[READING PASSAGE]

_ _ _ _ _

A wet electrostatic separator is a system which is installed in a conduit section of a gas flow control channel and which separates finely dispersed liquid or solid particles from a gas stream/aerosol stream. Devices of this kind are used in a broad range of fields.
The process of separating the finely dispersed particles from the gas stream includes the following steps:
electrostatic charging of the particles;
accumulating the charged particles at the surface of a collecting electrode or electrodes;
removing the charged particles from the surface of the collecting electrodes.
To electrostatically purify an aerosol, i.e. finely dispersed particles in a gas, it is customary to use negatively charged particles, i.e., ions. They are produced in a corona discharge process and form an actual electric current that flows through the air gap between an electrode that is at an electrically positive reference potential, typically ground potential, and a negative ionization electrode that is at an opposite electric potential. These electrodes are connected to a direct current-supplying high-voltage source having the requisite polarity. The value of the applied voltage is dependent on the distance between the electrodes and the properties of the gas stream to be processed.
The efficiency of an electrostatic separator is widely dependent on the intensity of the charge that is imparted by the charging section to the particles. The intensity of the charge can be enhanced by increasing the electrostatic field in the ionization section of the separator. The customary intensity maximum of the electrostatic field is limited at most to the value at which flashover begins.
In wet electrostatic separators, the ionization and collection zones are united in one system. The collection tubes are frequently long and therefore pose problems with respect to the alignment setting of the discharge electrodes. Also, the stability of the corona discharge in the ionization regions is affected by the washing/rinsing of the internal surface of the collector tubes with water. These problems are addressed in German Patents DE 101 32 582 C1 and DE 102 44 051 C1. They describe a wet electrostatic separator that includes separate ionization and collection regions. The particles are charged in an intensive electrostatic field via corona discharge processes. The corona discharge process takes place in the gap between needle or star electrodes and the openings/nozzle bores in the grounded plate when the needle or star electrodes are connected to DC high voltage. Oriented by the gas stream direction, the discharge electrodes project downstream in the gas stream into the openings/nozzle bores of the grounded plate. The charged particles are collected in the grounded tube bundle collector, which is disposed downstream in the gas stream from the high-voltage electrodes and is installed downstream in the gas stream from the ionization device.

_ _ _ _ _

[Region and label listings]
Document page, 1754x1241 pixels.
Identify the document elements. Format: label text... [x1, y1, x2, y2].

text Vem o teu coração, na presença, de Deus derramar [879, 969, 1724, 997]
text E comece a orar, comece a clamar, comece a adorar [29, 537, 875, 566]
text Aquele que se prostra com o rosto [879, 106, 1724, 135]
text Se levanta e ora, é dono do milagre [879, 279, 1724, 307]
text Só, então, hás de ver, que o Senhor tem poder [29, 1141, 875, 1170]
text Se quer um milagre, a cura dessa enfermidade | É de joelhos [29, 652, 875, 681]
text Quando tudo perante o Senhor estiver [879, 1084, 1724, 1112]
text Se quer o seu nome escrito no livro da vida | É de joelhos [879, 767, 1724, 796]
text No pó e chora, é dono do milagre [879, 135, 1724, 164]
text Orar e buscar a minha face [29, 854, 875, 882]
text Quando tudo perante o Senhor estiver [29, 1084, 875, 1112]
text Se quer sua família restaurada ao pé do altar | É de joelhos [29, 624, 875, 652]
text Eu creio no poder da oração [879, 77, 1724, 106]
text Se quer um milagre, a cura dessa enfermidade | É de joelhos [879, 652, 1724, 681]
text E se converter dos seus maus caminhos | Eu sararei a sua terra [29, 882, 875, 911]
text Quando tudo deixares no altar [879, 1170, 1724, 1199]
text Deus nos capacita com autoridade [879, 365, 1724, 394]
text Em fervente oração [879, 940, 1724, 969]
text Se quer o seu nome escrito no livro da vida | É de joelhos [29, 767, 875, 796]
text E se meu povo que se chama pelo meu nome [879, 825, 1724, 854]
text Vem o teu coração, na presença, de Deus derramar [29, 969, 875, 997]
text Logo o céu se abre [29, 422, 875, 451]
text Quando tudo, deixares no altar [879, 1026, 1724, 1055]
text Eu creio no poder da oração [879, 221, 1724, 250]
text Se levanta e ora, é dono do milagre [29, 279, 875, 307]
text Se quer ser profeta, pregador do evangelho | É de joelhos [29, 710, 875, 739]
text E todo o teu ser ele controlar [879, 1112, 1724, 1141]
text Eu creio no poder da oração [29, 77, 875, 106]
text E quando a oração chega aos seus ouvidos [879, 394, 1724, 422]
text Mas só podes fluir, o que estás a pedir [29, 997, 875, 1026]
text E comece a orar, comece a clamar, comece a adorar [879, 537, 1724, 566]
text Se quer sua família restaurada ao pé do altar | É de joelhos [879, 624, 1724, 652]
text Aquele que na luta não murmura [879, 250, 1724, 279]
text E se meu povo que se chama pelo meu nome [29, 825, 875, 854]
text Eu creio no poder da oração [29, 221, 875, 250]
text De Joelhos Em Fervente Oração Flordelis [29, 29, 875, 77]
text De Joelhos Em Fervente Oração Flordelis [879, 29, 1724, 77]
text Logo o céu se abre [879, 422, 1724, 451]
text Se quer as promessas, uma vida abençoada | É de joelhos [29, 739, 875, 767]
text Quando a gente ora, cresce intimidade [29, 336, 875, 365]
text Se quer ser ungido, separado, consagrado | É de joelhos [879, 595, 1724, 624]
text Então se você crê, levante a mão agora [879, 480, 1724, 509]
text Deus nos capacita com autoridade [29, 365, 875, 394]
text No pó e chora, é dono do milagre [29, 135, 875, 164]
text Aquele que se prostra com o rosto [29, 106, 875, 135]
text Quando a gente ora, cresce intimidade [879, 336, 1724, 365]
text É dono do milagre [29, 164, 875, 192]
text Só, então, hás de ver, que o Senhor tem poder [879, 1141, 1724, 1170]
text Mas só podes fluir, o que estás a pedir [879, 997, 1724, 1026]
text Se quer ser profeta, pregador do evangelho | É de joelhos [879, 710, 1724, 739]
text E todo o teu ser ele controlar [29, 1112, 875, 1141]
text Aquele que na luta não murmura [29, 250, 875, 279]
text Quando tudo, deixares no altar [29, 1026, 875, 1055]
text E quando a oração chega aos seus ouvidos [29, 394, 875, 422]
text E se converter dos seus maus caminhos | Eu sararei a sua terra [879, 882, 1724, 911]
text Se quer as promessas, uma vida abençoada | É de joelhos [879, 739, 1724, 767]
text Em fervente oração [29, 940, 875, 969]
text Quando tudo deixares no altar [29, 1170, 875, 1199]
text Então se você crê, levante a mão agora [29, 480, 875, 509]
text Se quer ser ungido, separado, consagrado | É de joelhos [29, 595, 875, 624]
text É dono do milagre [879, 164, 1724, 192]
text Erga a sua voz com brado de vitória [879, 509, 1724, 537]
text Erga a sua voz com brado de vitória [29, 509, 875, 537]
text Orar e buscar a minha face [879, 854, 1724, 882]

_ _ _ _ _

[TASKS TO COMPLETE]
1. Output the part of the passage on wet electrostatic separators from "To electrostatically purify" up to and including "to be processed.", copied word for word.
2. Return the lines of the records from the first line up to and including the line with "Identify the document", with no changes.

[RESULTS BY TASK]
1.
To electrostatically purify an aerosol, i.e. finely dispersed particles in a gas, it is customary to use negatively charged particles, i.e., ions. They are produced in a corona discharge process and form an actual electric current that flows through the air gap between an electrode that is at an electrically positive reference potential, typically ground potential, and a negative ionization electrode that is at an opposite electric potential. These electrodes are connected to a direct current-supplying high-voltage source having the requisite polarity. The value of the applied voltage is dependent on the distance between the electrodes and the properties of the gas stream to be processed.

2.
Document page, 1754x1241 pixels.
Identify the document elements. Format: label text... [x1, y1, x2, y2].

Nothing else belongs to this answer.